▶ _PROVIDED PASSAGE_
★ ★ ★ ★ ★ ★ ★

# SITI CABLE BROADBAND OR MEGHBALA BROADBAND - Any Review Suggestion ?



## Arnab (Mar 28, 2013)

Hello,

I am thinking of changing my Current internet connection from BSNL to any one of these.
BSNL has simple become a crap and its hardly possible to carry on with it. Though, i saw they  have launched there new Fibre Plan, but its too pricy to take . 

So I have these two options in my locality - *SITICABLE or MEGHBALA * - *You can suggest any other which i can see if i can have it or not
*

I would like to know who has stabel and almost stronh network with at least good ping rates . I just ant to play games with much of LAAG, STUTTERING.



Your help is highly appreciated.


Thanks
-Arnab


----------



## ithehappy (Mar 28, 2013)

If stable is the thing you want then I'd say Siti. Meghbela is the most volatile connection I've heard of.
If you're in proper Calcutta, then you might also try Alliance, heard they are pretty good, least better then the others atm.


----------



## Arnab (Mar 28, 2013)

No, I am in Howrah. 
Ya Alliance is  Good but they wont be giving here , I have two options either SITI Cable or PMPL.

So , Do you think Siti Cable can give me Good Connection strength to Play Games onlione, Online Straming etc ? 
I dont need Huge Bandwith , but just good Connection Stretghth . I am Fed up of BSNL...


----------



## Arnab (Apr 4, 2013)

I am Not getting PMPL or Alliance in my area. I called them both but they are referring to cable operators whom i found to be with SITI Cable Broadband only .

So , Can anyone tell : Should I Try SITI Cable ? I have BSNL and I wont quit it unless i see some stability . I just need a stabel connection for online games, doesnt require to be of HIgh Bandwith. I just Need Strong Network. 
Games hardly uses any bandwith so I can easily take the limited plans . 

I am Having Heavy Laag In Every Online Games and Streaming . Will Chnaging of BSNL Plan Help? 

Please Suggest


----------

★ ★ ★ ★ ★ ★ ★

▶ _STORED DATA_
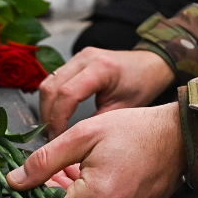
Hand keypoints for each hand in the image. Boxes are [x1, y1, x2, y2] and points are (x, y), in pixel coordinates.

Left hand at [8, 104, 183, 197]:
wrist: (180, 137)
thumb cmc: (134, 130)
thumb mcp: (83, 135)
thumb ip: (44, 160)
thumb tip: (12, 182)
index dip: (37, 187)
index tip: (33, 171)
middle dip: (56, 188)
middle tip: (62, 161)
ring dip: (74, 192)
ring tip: (80, 164)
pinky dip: (92, 197)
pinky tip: (96, 174)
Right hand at [39, 46, 173, 136]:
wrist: (150, 64)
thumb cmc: (142, 84)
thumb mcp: (123, 109)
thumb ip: (97, 123)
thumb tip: (71, 140)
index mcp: (101, 68)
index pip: (67, 94)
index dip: (58, 119)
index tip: (57, 139)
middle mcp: (86, 58)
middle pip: (51, 87)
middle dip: (48, 115)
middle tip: (52, 137)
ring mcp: (79, 57)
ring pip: (49, 82)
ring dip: (47, 107)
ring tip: (53, 128)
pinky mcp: (76, 60)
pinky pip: (55, 79)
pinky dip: (52, 98)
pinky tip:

★ ★ ★ ★ ★ ★ ★

▶ _GOAL OF THE EXERCISE_
In the broadband thread above, what reason does Arnab give for not taking BSNL's new fiber plan?

▶ _EXPECTED OUTPUT_
It was too pricey.